## Description of the task
Could you output every one of the records below word for word, leaving the pictures out?

═════ Provided material ═════

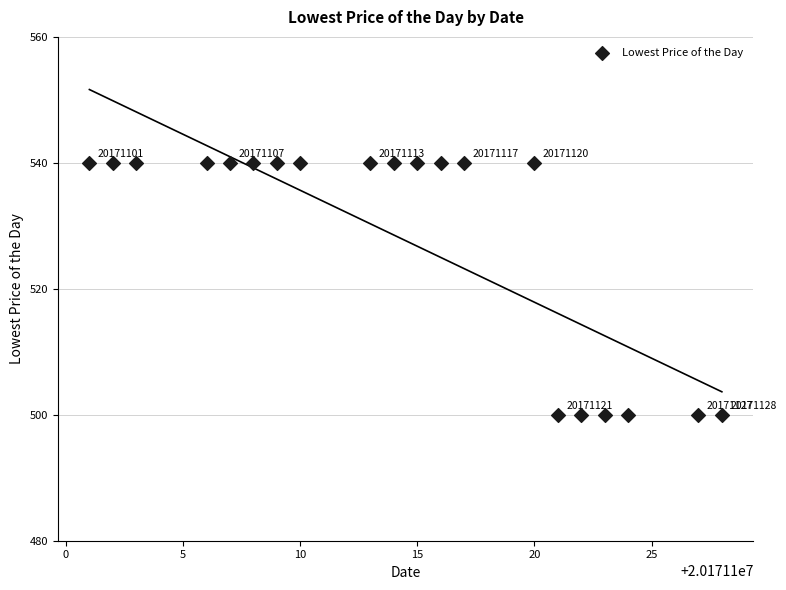

What is the range of X values (max minus min)?

27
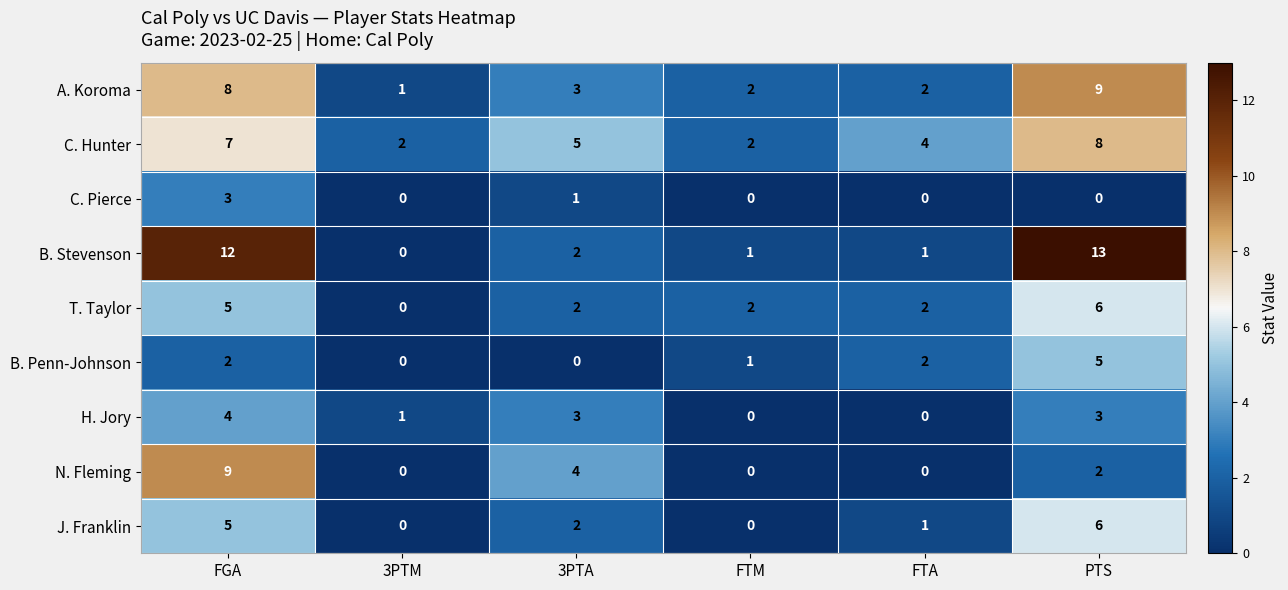

At which category is the sum across all series the highest?

FGA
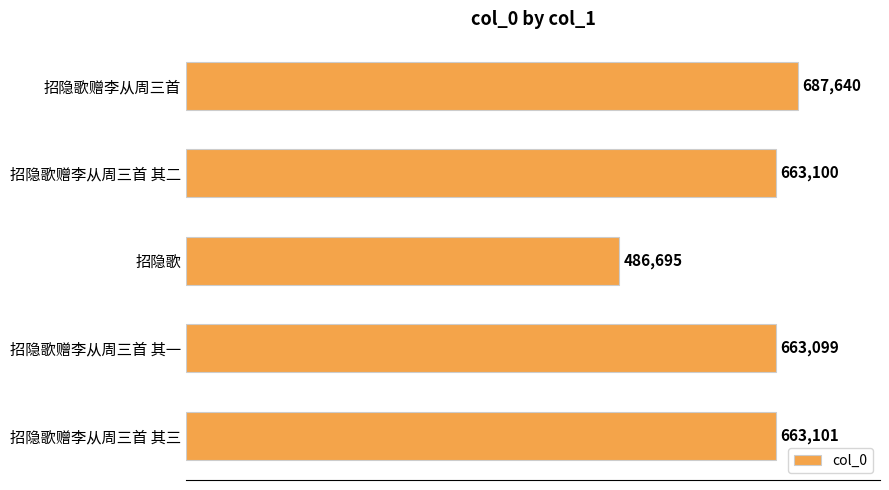

What is the smallest value displayed?

486695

═════

## Solution
What is the range of X values (max minus min)?

27

At which category is the sum across all series the highest?

FGA

What is the smallest value displayed?

486695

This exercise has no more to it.